Museum teaches children aspects of Native American culture

Children and tweens from North Alabama are gaining knowledge on Native American culture and history this summer at the Florence Indian Mound Museum, as Andrea Tinker explains. 

The institution is hosting the Young Learners Series, where students can explore the early history of the Shoals through short lessons and hands-on learning exercises. Each month will feature a practice that relates to Native American culture. Participants will explore the history and cultural meaning behind each practice while engaging in an activity related to that topic. 

Ana Peeples, the museum educator and museum service coordinator at the Florence Indian Mound Museum said the series, as well as the museum, is important to both Native American and Alabama history. 
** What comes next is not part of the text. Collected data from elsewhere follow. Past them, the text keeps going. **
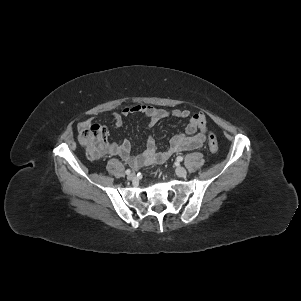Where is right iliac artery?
Here are the masks:
<instances>
[{"mask_svg": "<svg viewBox=\"0 0 301 301\" xmlns=\"http://www.w3.org/2000/svg\"><path fill=\"white\" fill-rule=\"evenodd\" d=\"M125 173H126L127 175H129V174L131 173V170H130V169H127V170L125 171Z\"/></svg>", "mask_w": 301, "mask_h": 301, "instance_id": "82829eb1", "label": "right iliac artery"}]
</instances>
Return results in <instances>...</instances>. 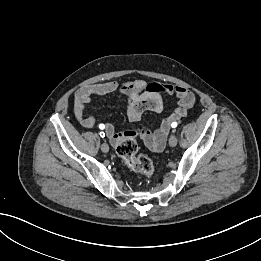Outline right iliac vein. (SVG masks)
Segmentation results:
<instances>
[{
    "instance_id": "right-iliac-vein-1",
    "label": "right iliac vein",
    "mask_w": 261,
    "mask_h": 261,
    "mask_svg": "<svg viewBox=\"0 0 261 261\" xmlns=\"http://www.w3.org/2000/svg\"><path fill=\"white\" fill-rule=\"evenodd\" d=\"M101 150L104 152V153H107L109 151V146L107 143H103L101 145Z\"/></svg>"
}]
</instances>
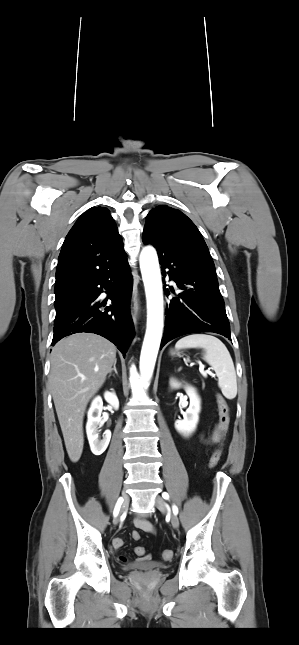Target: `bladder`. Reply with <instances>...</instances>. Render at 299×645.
<instances>
[{
    "label": "bladder",
    "mask_w": 299,
    "mask_h": 645,
    "mask_svg": "<svg viewBox=\"0 0 299 645\" xmlns=\"http://www.w3.org/2000/svg\"><path fill=\"white\" fill-rule=\"evenodd\" d=\"M167 568L166 564L156 561V560H147V561H138L124 565V570H142L149 571L155 569H165Z\"/></svg>",
    "instance_id": "obj_1"
}]
</instances>
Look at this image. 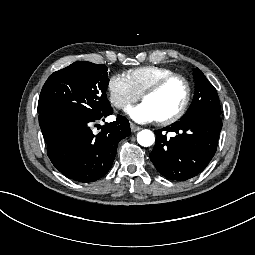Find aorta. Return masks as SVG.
<instances>
[{"mask_svg":"<svg viewBox=\"0 0 255 255\" xmlns=\"http://www.w3.org/2000/svg\"><path fill=\"white\" fill-rule=\"evenodd\" d=\"M137 141L141 146L148 147L155 142V136L150 130H142L137 134Z\"/></svg>","mask_w":255,"mask_h":255,"instance_id":"762f6f07","label":"aorta"}]
</instances>
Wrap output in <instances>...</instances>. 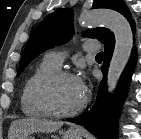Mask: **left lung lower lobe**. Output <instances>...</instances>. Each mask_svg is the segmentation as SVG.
I'll return each mask as SVG.
<instances>
[{
	"label": "left lung lower lobe",
	"mask_w": 141,
	"mask_h": 139,
	"mask_svg": "<svg viewBox=\"0 0 141 139\" xmlns=\"http://www.w3.org/2000/svg\"><path fill=\"white\" fill-rule=\"evenodd\" d=\"M131 28L134 31V23L131 24ZM114 45L115 38L112 36L105 43V57L104 64L102 66L104 78L100 83L97 100L94 106L90 111L85 112L83 115L73 119H68L69 122L84 125L89 132L99 139L117 138V117L127 93L134 65V61L130 62L126 70L123 72L119 83L118 94L116 96V100L114 101L112 99V95L108 94L106 91L107 72L112 58Z\"/></svg>",
	"instance_id": "obj_1"
}]
</instances>
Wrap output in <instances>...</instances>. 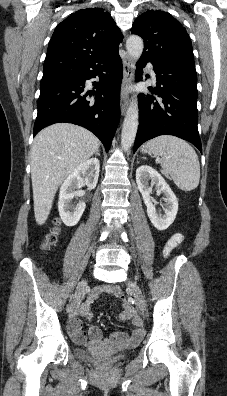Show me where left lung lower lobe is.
I'll return each instance as SVG.
<instances>
[{
	"label": "left lung lower lobe",
	"mask_w": 227,
	"mask_h": 396,
	"mask_svg": "<svg viewBox=\"0 0 227 396\" xmlns=\"http://www.w3.org/2000/svg\"><path fill=\"white\" fill-rule=\"evenodd\" d=\"M147 62L153 64L156 73L157 98L142 94L139 102V126L133 152L147 140L160 135H174L195 145L201 152V140L197 128V74L180 66H170L141 57L139 70ZM137 80L142 79L138 71ZM153 92V89L149 87Z\"/></svg>",
	"instance_id": "0a47b994"
}]
</instances>
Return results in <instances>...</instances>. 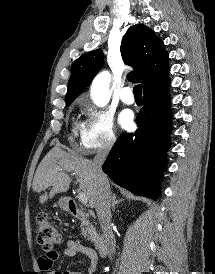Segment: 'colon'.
Instances as JSON below:
<instances>
[{
    "label": "colon",
    "mask_w": 215,
    "mask_h": 274,
    "mask_svg": "<svg viewBox=\"0 0 215 274\" xmlns=\"http://www.w3.org/2000/svg\"><path fill=\"white\" fill-rule=\"evenodd\" d=\"M36 236L39 244L45 251H54L60 242V234L44 212L38 214L36 219Z\"/></svg>",
    "instance_id": "1"
}]
</instances>
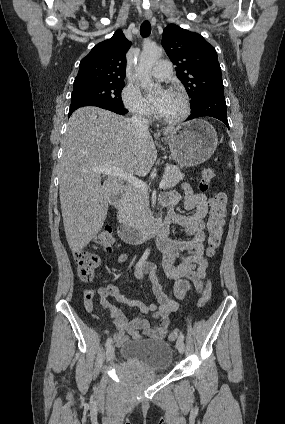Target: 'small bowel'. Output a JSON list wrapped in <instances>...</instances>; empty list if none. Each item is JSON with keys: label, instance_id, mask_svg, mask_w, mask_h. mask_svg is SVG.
I'll return each mask as SVG.
<instances>
[{"label": "small bowel", "instance_id": "1", "mask_svg": "<svg viewBox=\"0 0 285 424\" xmlns=\"http://www.w3.org/2000/svg\"><path fill=\"white\" fill-rule=\"evenodd\" d=\"M184 198V209L194 210L192 215H182L175 212L174 208ZM161 204L168 210L169 222L180 227L186 239L171 240L165 236L158 238V246L164 253L163 269L168 278L174 281V294L177 299L183 300L190 291L201 293L204 288V279L208 270L205 255L211 256L214 251L205 247L206 240L204 221L208 212V202L204 194L194 192L184 184L180 190L170 191L162 196ZM129 258L128 253H122L118 262L123 263ZM149 274L152 292L157 299V304H147L126 296L114 284H109L97 290L87 288L84 291V307L94 318V297L100 298V305L110 317L115 326L114 340L117 345L129 339H139L141 334L152 339H164L170 329V315L178 308L176 300L169 298L163 291L162 285L155 275V265L147 262L137 268L135 277L143 281ZM112 297L116 301L128 306L137 307L140 314L128 320L122 310L109 301ZM147 316L155 320L151 325Z\"/></svg>", "mask_w": 285, "mask_h": 424}]
</instances>
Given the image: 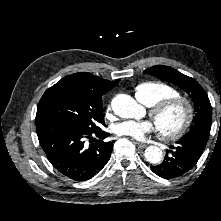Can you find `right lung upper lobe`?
<instances>
[{"label": "right lung upper lobe", "instance_id": "cb5924a9", "mask_svg": "<svg viewBox=\"0 0 221 221\" xmlns=\"http://www.w3.org/2000/svg\"><path fill=\"white\" fill-rule=\"evenodd\" d=\"M118 82L119 80L109 81L87 72H80L62 78L45 93L61 88H73L102 96L115 87Z\"/></svg>", "mask_w": 221, "mask_h": 221}]
</instances>
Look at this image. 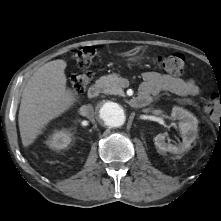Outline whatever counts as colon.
<instances>
[{"label": "colon", "mask_w": 221, "mask_h": 221, "mask_svg": "<svg viewBox=\"0 0 221 221\" xmlns=\"http://www.w3.org/2000/svg\"><path fill=\"white\" fill-rule=\"evenodd\" d=\"M93 47H84L74 51L73 58L77 65L84 69L83 72L75 74L70 79V85L74 92L82 93L92 78V72L88 70L93 64L95 57ZM156 68L172 73L179 74L186 68V59L181 53H173L165 56H156L153 59ZM207 112L212 118L221 122V93H212L207 100Z\"/></svg>", "instance_id": "obj_1"}]
</instances>
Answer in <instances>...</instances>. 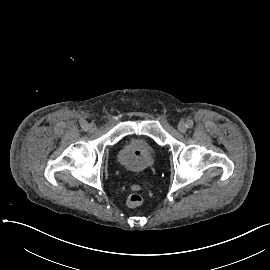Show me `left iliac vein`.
Wrapping results in <instances>:
<instances>
[{
	"instance_id": "obj_1",
	"label": "left iliac vein",
	"mask_w": 270,
	"mask_h": 270,
	"mask_svg": "<svg viewBox=\"0 0 270 270\" xmlns=\"http://www.w3.org/2000/svg\"><path fill=\"white\" fill-rule=\"evenodd\" d=\"M178 130L181 132V133H185L187 131V126H186V123L184 121H180L178 123Z\"/></svg>"
}]
</instances>
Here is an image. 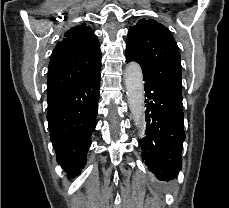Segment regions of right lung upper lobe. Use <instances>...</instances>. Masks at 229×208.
Instances as JSON below:
<instances>
[{
    "label": "right lung upper lobe",
    "mask_w": 229,
    "mask_h": 208,
    "mask_svg": "<svg viewBox=\"0 0 229 208\" xmlns=\"http://www.w3.org/2000/svg\"><path fill=\"white\" fill-rule=\"evenodd\" d=\"M53 52L48 67L47 98L91 77L101 67L100 43L85 24L67 31Z\"/></svg>",
    "instance_id": "cb5924a9"
}]
</instances>
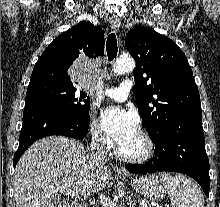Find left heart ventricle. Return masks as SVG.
Returning <instances> with one entry per match:
<instances>
[{
	"label": "left heart ventricle",
	"instance_id": "obj_1",
	"mask_svg": "<svg viewBox=\"0 0 220 207\" xmlns=\"http://www.w3.org/2000/svg\"><path fill=\"white\" fill-rule=\"evenodd\" d=\"M120 151L128 156H139L146 150V143L139 132L118 146Z\"/></svg>",
	"mask_w": 220,
	"mask_h": 207
}]
</instances>
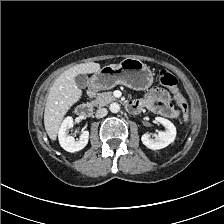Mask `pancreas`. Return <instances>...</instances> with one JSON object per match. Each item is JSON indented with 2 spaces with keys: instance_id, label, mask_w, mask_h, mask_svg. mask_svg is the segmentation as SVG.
<instances>
[{
  "instance_id": "pancreas-1",
  "label": "pancreas",
  "mask_w": 224,
  "mask_h": 224,
  "mask_svg": "<svg viewBox=\"0 0 224 224\" xmlns=\"http://www.w3.org/2000/svg\"><path fill=\"white\" fill-rule=\"evenodd\" d=\"M114 100H116V98L112 95V92H101L95 96V99L92 101V104L94 106L102 107L106 106Z\"/></svg>"
}]
</instances>
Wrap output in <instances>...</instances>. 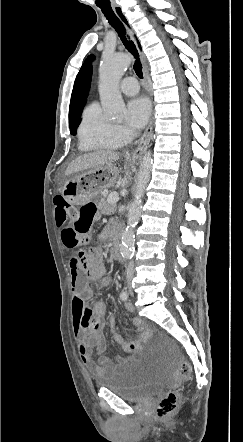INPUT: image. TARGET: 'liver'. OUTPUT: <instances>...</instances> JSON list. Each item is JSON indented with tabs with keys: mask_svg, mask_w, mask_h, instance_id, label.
<instances>
[{
	"mask_svg": "<svg viewBox=\"0 0 243 442\" xmlns=\"http://www.w3.org/2000/svg\"><path fill=\"white\" fill-rule=\"evenodd\" d=\"M120 154L111 150H100L84 154L73 160L67 167L65 175L69 176L83 170L93 169L102 165L113 164L118 161Z\"/></svg>",
	"mask_w": 243,
	"mask_h": 442,
	"instance_id": "1",
	"label": "liver"
}]
</instances>
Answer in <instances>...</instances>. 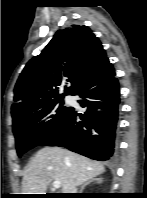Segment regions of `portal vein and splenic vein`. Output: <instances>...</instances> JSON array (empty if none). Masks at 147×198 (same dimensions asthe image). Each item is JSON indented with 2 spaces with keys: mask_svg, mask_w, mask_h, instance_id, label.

Florence Indian Mound Museum is a site with a ceremonial mound that is over 1,700 years old, and it is the homeland site of the Cherokee, the Chickasaw, the Choctaw, the Creek and the Seminole people, prehistorically,” she explained. 

“So, over 1,700 years ago, it was all the Southeastern people, and it was built during the Woodland Era. It’s one of the first mound sites here in North Alabama that was built where people probably used it, not to live on, but for ceremony and to maybe meet or congregate,” Peeples continued. “Today, we work with the Cherokee and the Chickasaw Native American tribes to continue to preserve it.” 

The Young Learners Series began in 2018 as one of the first programs the museum implemented upon opening. The program has conducted lessons on rivers, houses and foods that Indigenous people eat in their culture.